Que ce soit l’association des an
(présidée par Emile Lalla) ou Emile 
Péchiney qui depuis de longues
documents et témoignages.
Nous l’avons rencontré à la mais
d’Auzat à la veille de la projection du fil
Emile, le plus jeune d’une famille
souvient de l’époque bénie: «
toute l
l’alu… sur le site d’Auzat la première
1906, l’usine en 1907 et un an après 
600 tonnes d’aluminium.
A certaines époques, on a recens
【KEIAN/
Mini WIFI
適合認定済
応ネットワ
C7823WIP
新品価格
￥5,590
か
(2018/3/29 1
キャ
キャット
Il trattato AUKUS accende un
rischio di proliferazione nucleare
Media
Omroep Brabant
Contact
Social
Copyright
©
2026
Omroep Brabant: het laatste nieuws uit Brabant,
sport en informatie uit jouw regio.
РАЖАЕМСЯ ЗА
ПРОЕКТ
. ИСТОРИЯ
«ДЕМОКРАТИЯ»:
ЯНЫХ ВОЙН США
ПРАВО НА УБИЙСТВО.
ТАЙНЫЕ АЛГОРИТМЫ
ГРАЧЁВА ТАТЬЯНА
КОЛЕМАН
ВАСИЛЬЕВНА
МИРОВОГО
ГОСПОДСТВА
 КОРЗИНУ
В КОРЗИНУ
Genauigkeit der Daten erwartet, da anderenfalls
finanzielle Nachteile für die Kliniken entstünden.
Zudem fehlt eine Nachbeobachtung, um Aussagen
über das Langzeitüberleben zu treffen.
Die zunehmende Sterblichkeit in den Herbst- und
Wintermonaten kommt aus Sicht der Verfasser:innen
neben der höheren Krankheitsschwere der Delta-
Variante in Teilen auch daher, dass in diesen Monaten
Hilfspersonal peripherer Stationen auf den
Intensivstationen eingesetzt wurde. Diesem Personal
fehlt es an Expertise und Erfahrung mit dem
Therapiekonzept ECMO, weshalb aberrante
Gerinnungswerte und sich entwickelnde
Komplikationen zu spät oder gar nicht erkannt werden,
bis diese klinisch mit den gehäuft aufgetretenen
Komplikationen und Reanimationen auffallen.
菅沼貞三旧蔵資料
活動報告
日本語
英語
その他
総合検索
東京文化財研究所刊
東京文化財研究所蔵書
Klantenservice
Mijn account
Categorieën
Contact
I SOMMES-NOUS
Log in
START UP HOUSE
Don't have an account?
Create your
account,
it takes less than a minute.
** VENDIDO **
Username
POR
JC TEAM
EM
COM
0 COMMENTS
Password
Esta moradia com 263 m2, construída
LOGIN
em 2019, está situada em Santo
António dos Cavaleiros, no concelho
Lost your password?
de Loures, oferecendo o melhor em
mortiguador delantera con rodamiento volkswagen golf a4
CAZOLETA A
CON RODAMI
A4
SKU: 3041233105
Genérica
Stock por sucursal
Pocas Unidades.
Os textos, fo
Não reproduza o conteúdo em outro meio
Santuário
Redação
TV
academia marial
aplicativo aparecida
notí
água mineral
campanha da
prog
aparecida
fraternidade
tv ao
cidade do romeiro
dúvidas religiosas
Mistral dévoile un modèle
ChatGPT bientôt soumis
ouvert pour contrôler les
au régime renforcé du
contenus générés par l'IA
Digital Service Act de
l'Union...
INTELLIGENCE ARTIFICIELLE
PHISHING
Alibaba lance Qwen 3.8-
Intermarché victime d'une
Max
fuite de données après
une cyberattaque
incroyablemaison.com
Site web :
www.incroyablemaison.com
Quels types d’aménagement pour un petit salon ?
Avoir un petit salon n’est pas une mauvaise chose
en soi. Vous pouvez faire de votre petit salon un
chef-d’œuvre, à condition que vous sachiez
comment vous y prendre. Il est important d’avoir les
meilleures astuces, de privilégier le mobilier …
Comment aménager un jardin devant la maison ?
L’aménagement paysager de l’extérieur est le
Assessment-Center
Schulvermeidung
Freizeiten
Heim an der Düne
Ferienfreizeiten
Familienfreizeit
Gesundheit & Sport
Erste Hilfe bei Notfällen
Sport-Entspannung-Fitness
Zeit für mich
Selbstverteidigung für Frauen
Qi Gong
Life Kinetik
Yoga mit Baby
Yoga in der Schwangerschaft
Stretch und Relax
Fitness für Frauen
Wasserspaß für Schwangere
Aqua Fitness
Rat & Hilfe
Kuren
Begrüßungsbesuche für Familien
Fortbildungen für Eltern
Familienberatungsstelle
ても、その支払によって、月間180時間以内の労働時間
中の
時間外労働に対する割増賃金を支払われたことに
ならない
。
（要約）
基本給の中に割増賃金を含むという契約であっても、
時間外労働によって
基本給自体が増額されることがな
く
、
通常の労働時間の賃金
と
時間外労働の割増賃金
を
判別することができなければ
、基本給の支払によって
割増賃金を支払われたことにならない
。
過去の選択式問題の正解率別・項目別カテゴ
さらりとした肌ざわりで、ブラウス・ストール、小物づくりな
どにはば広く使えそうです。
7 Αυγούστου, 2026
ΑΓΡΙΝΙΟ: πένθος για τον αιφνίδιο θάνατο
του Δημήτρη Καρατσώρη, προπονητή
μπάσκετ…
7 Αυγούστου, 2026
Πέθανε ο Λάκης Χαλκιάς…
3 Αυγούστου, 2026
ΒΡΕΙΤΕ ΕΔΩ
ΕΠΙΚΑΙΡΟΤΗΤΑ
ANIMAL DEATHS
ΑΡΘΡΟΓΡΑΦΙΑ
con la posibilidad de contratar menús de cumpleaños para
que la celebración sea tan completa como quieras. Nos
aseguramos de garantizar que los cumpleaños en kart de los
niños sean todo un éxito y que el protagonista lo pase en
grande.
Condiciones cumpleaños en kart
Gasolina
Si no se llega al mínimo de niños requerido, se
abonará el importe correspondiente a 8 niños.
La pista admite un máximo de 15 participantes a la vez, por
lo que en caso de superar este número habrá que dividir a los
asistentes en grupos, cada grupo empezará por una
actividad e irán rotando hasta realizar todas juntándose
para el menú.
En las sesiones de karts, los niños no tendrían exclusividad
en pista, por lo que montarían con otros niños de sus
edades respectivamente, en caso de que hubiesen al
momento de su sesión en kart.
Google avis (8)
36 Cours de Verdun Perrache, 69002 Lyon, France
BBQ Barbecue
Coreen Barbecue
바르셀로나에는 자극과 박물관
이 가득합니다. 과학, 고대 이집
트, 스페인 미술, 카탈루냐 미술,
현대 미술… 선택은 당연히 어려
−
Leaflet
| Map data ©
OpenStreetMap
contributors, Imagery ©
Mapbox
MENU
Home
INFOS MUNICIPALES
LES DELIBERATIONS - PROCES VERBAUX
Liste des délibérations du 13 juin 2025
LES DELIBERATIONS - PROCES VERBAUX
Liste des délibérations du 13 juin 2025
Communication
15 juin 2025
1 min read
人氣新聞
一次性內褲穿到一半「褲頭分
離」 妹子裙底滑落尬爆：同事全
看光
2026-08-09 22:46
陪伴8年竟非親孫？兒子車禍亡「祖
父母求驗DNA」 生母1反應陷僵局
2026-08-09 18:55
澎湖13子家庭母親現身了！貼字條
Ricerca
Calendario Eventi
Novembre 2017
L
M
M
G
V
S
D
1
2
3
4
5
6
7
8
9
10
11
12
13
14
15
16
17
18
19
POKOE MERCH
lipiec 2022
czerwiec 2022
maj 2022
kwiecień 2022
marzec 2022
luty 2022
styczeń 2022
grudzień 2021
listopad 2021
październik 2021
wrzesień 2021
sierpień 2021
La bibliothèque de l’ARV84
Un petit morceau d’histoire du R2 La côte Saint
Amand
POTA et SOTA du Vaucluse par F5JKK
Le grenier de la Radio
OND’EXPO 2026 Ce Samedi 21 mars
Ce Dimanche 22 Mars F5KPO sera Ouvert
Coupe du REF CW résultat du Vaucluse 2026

****************************************

WHAT YOU WILL DO – Write out every line of text in the rows above, character for character, keeping the original line breaks and order.

EXPECTED ANSWER –
Que ce soit l’association des an
(présidée par Emile Lalla) ou Emile 
Péchiney qui depuis de longues
documents et témoignages.
Nous l’avons rencontré à la mais
d’Auzat à la veille de la projection du fil
Emile, le plus jeune d’une famille
souvient de l’époque bénie: «
toute l
l’alu… sur le site d’Auzat la première
1906, l’usine en 1907 et un an après 
600 tonnes d’aluminium.
A certaines époques, on a recens
【KEIAN/
Mini WIFI
適合認定済
応ネットワ
C7823WIP
新品価格
￥5,590
か
(2018/3/29 1
キャ
キャット
Il trattato AUKUS accende un
rischio di proliferazione nucleare
Media
Omroep Brabant
Contact
Social
Copyright
©
2026
Omroep Brabant: het laatste nieuws uit Brabant,
sport en informatie uit jouw regio.
РАЖАЕМСЯ ЗА
ПРОЕКТ
. ИСТОРИЯ
«ДЕМОКРАТИЯ»:
ЯНЫХ ВОЙН США
ПРАВО НА УБИЙСТВО.
ТАЙНЫЕ АЛГОРИТМЫ
ГРАЧЁВА ТАТЬЯНА
КОЛЕМАН
ВАСИЛЬЕВНА
МИРОВОГО
ГОСПОДСТВА
 КОРЗИНУ
В КОРЗИНУ
Genauigkeit der Daten erwartet, da anderenfalls
finanzielle Nachteile für die Kliniken entstünden.
Zudem fehlt eine Nachbeobachtung, um Aussagen
über das Langzeitüberleben zu treffen.
Die zunehmende Sterblichkeit in den Herbst- und
Wintermonaten kommt aus Sicht der Verfasser:innen
neben der höheren Krankheitsschwere der Delta-
Variante in Teilen auch daher, dass in diesen Monaten
Hilfspersonal peripherer Stationen auf den
Intensivstationen eingesetzt wurde. Diesem Personal
fehlt es an Expertise und Erfahrung mit dem
Therapiekonzept ECMO, weshalb aberrante
Gerinnungswerte und sich entwickelnde
Komplikationen zu spät oder gar nicht erkannt werden,
bis diese klinisch mit den gehäuft aufgetretenen
Komplikationen und Reanimationen auffallen.
菅沼貞三旧蔵資料
活動報告
日本語
英語
その他
総合検索
東京文化財研究所刊
東京文化財研究所蔵書
Klantenservice
Mijn account
Categorieën
Contact
I SOMMES-NOUS
Log in
START UP HOUSE
Don't have an account?
Create your
account,
it takes less than a minute.
** VENDIDO **
Username
POR
JC TEAM
EM
COM
0 COMMENTS
Password
Esta moradia com 263 m2, construída
LOGIN
em 2019, está situada em Santo
António dos Cavaleiros, no concelho
Lost your password?
de Loures, oferecendo o melhor em
mortiguador delantera con rodamiento volkswagen golf a4
CAZOLETA A
CON RODAMI
A4
SKU: 3041233105
Genérica
Stock por sucursal
Pocas Unidades.
Os textos, fo
Não reproduza o conteúdo em outro meio
Santuário
Redação
TV
academia marial
aplicativo aparecida
notí
água mineral
campanha da
prog
aparecida
fraternidade
tv ao
cidade do romeiro
dúvidas religiosas
Mistral dévoile un modèle
ChatGPT bientôt soumis
ouvert pour contrôler les
au régime renforcé du
contenus générés par l'IA
Digital Service Act de
l'Union...
INTELLIGENCE ARTIFICIELLE
PHISHING
Alibaba lance Qwen 3.8-
Intermarché victime d'une
Max
fuite de données après
une cyberattaque
incroyablemaison.com
Site web :
www.incroyablemaison.com
Quels types d’aménagement pour un petit salon ?
Avoir un petit salon n’est pas une mauvaise chose
en soi. Vous pouvez faire de votre petit salon un
chef-d’œuvre, à condition que vous sachiez
comment vous y prendre. Il est important d’avoir les
meilleures astuces, de privilégier le mobilier …
Comment aménager un jardin devant la maison ?
L’aménagement paysager de l’extérieur est le
Assessment-Center
Schulvermeidung
Freizeiten
Heim an der Düne
Ferienfreizeiten
Familienfreizeit
Gesundheit & Sport
Erste Hilfe bei Notfällen
Sport-Entspannung-Fitness
Zeit für mich
Selbstverteidigung für Frauen
Qi Gong
Life Kinetik
Yoga mit Baby
Yoga in der Schwangerschaft
Stretch und Relax
Fitness für Frauen
Wasserspaß für Schwangere
Aqua Fitness
Rat & Hilfe
Kuren
Begrüßungsbesuche für Familien
Fortbildungen für Eltern
Familienberatungsstelle
ても、その支払によって、月間180時間以内の労働時間
中の
時間外労働に対する割増賃金を支払われたことに
ならない
。
（要約）
基本給の中に割増賃金を含むという契約であっても、
時間外労働によって
基本給自体が増額されることがな
く
、
通常の労働時間の賃金
と
時間外労働の割増賃金
を
判別することができなければ
、基本給の支払によって
割増賃金を支払われたことにならない
。
過去の選択式問題の正解率別・項目別カテゴ
さらりとした肌ざわりで、ブラウス・ストール、小物づくりな
どにはば広く使えそうです。
7 Αυγούστου, 2026
ΑΓΡΙΝΙΟ: πένθος για τον αιφνίδιο θάνατο
του Δημήτρη Καρατσώρη, προπονητή
μπάσκετ…
7 Αυγούστου, 2026
Πέθανε ο Λάκης Χαλκιάς…
3 Αυγούστου, 2026
ΒΡΕΙΤΕ ΕΔΩ
ΕΠΙΚΑΙΡΟΤΗΤΑ
ANIMAL DEATHS
ΑΡΘΡΟΓΡΑΦΙΑ
con la posibilidad de contratar menús de cumpleaños para
que la celebración sea tan completa como quieras. Nos
aseguramos de garantizar que los cumpleaños en kart de los
niños sean todo un éxito y que el protagonista lo pase en
grande.
Condiciones cumpleaños en kart
Gasolina
Si no se llega al mínimo de niños requerido, se
abonará el importe correspondiente a 8 niños.
La pista admite un máximo de 15 participantes a la vez, por
lo que en caso de superar este número habrá que dividir a los
asistentes en grupos, cada grupo empezará por una
actividad e irán rotando hasta realizar todas juntándose
para el menú.
En las sesiones de karts, los niños no tendrían exclusividad
en pista, por lo que montarían con otros niños de sus
edades respectivamente, en caso de que hubiesen al
momento de su sesión en kart.
Google avis (8)
36 Cours de Verdun Perrache, 69002 Lyon, France
BBQ Barbecue
Coreen Barbecue
바르셀로나에는 자극과 박물관
이 가득합니다. 과학, 고대 이집
트, 스페인 미술, 카탈루냐 미술,
현대 미술… 선택은 당연히 어려
−
Leaflet
| Map data ©
OpenStreetMap
contributors, Imagery ©
Mapbox
MENU
Home
INFOS MUNICIPALES
LES DELIBERATIONS - PROCES VERBAUX
Liste des délibérations du 13 juin 2025
LES DELIBERATIONS - PROCES VERBAUX
Liste des délibérations du 13 juin 2025
Communication
15 juin 2025
1 min read
人氣新聞
一次性內褲穿到一半「褲頭分
離」 妹子裙底滑落尬爆：同事全
看光
2026-08-09 22:46
陪伴8年竟非親孫？兒子車禍亡「祖
父母求驗DNA」 生母1反應陷僵局
2026-08-09 18:55
澎湖13子家庭母親現身了！貼字條
Ricerca
Calendario Eventi
Novembre 2017
L
M
M
G
V
S
D
1
2
3
4
5
6
7
8
9
10
11
12
13
14
15
16
17
18
19
POKOE MERCH
lipiec 2022
czerwiec 2022
maj 2022
kwiecień 2022
marzec 2022
luty 2022
styczeń 2022
grudzień 2021
listopad 2021
październik 2021
wrzesień 2021
sierpień 2021
La bibliothèque de l’ARV84
Un petit morceau d’histoire du R2 La côte Saint
Amand
POTA et SOTA du Vaucluse par F5JKK
Le grenier de la Radio
OND’EXPO 2026 Ce Samedi 21 mars
Ce Dimanche 22 Mars F5KPO sera Ouvert
Coupe du REF CW résultat du Vaucluse 2026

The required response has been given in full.